THE TASK:
Keep the images out while you set down the data exactly.

RAW DATA:
▬▬▬▬▬▬
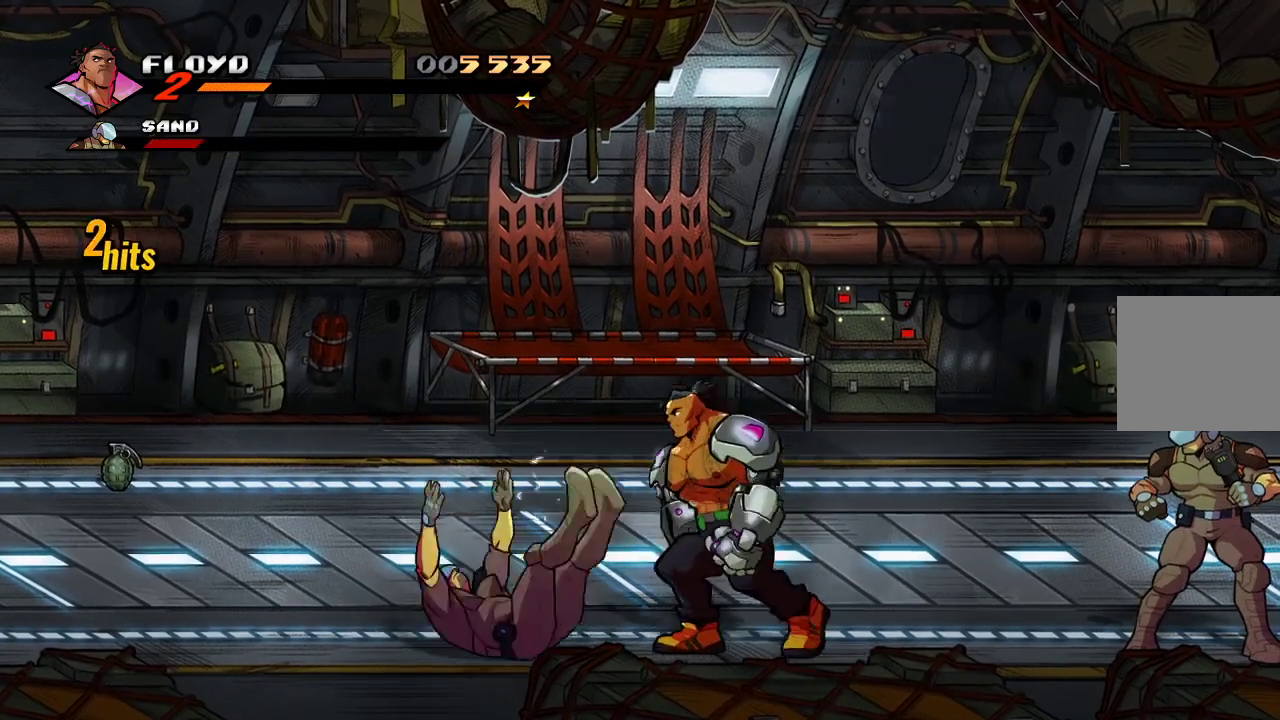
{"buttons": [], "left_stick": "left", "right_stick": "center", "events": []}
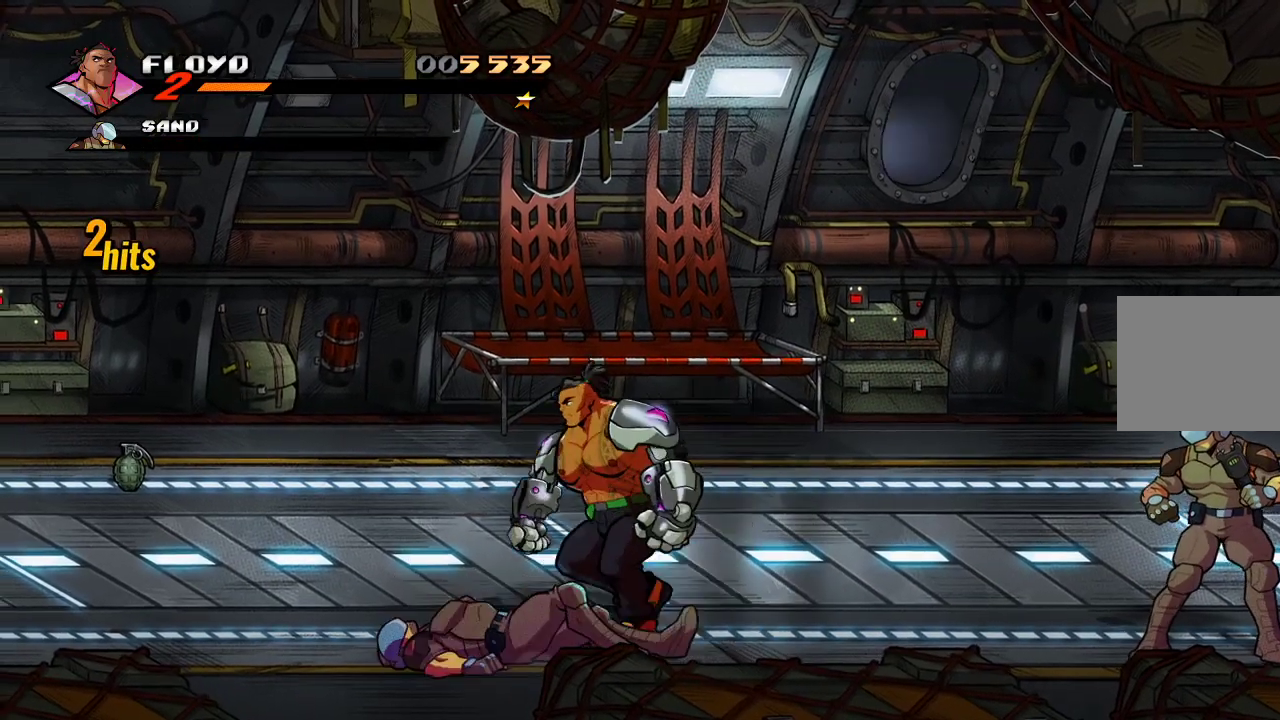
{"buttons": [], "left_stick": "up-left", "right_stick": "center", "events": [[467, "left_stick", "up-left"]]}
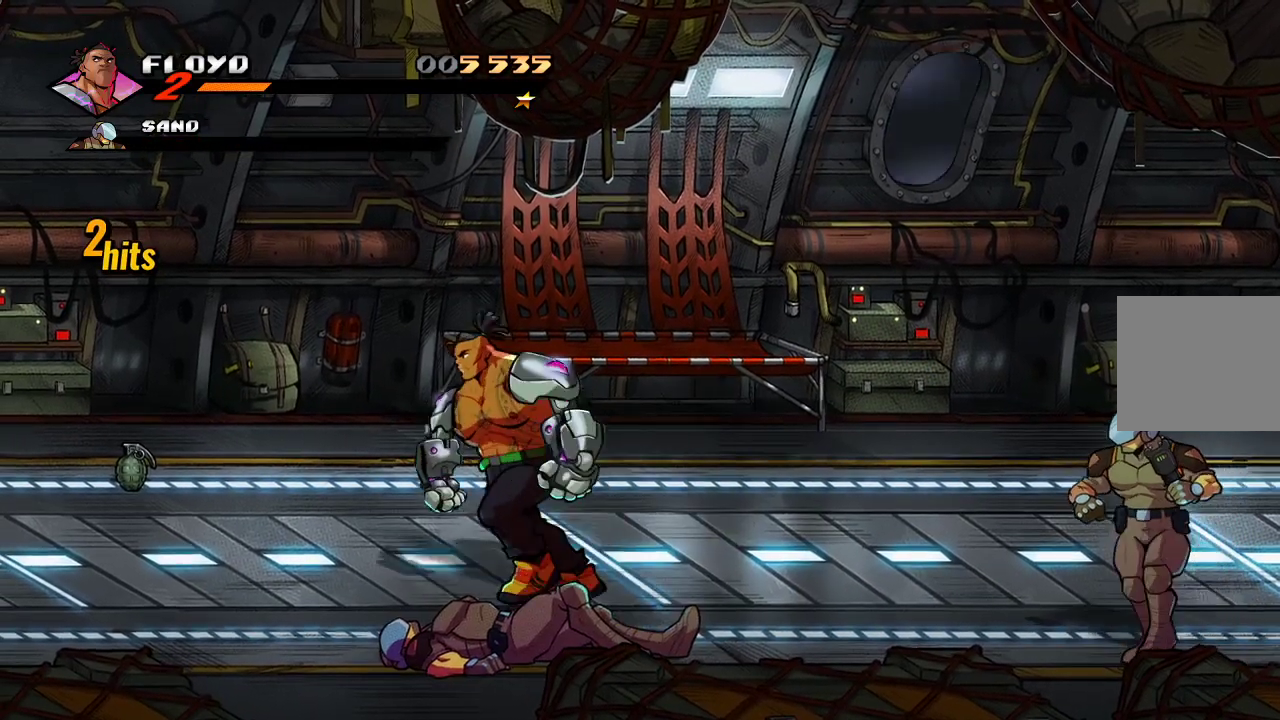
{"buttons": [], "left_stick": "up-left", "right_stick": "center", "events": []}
▬▬▬▬▬▬
THE ANSWER:
{"buttons": [], "left_stick": "left", "right_stick": "center", "events": []}
{"buttons": [], "left_stick": "up-left", "right_stick": "center", "events": [[467, "left_stick", "up-left"]]}
{"buttons": [], "left_stick": "up-left", "right_stick": "center", "events": []}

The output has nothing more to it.